Because the condition in sched_clock to trigger the load balancer is :
" balance_ticks && --balance_ticks == 0 ", once balance_ticks is 0, this condition will never be met, and thus the load balancer will never be executed again.
To convince yourself you can even put a panic right before the call to sched_balance_group in sched_balance, it will never panic ...
The fix is rather simple, just move the line resetting the balance_ticks value *before* the if branch "if (smp_started == 0 || rebalance == 0)". That way we are sure that the load balancer is re-scheduled.
I think the analysis is correct.
Might be, sched_initticks() should set the balance_ticks as well, after the balance_interval is initialized ?
sched_setup calls sched_setup_smp which in turns calls sched_balance that will set the balance_ticks.
Maybe, this version use less overhead charges for not SMP and given the sched_random() function.

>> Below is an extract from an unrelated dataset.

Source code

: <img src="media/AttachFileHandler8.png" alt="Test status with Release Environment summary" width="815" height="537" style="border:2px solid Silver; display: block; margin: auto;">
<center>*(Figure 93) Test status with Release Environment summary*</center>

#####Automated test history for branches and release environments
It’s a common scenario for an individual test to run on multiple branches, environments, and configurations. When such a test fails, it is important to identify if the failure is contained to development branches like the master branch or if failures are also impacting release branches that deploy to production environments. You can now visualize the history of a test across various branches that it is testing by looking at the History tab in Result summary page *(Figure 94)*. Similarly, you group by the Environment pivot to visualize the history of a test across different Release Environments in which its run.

--- sched_ule.c.orig 2017-11-29 09:23:11.503091000 +0200
+++ sched_ule.c.my1 2017-12-12 13:40:46.330506000 +0200
@@ -880,11 +880,15 @@
struct tdq *tdq;
- if (smp_started == 0 || rebalance == 0)
+ if (smp_started == 0)
balance_ticks = max(balance_interval / 2, 1) +
(sched_random() % balance_interval);
+ if (rebalance == 0)
tdq = TDQ_SELF();
(In reply to Ivan Klymenko from comment #3)
Sorry, I think I said foolishness.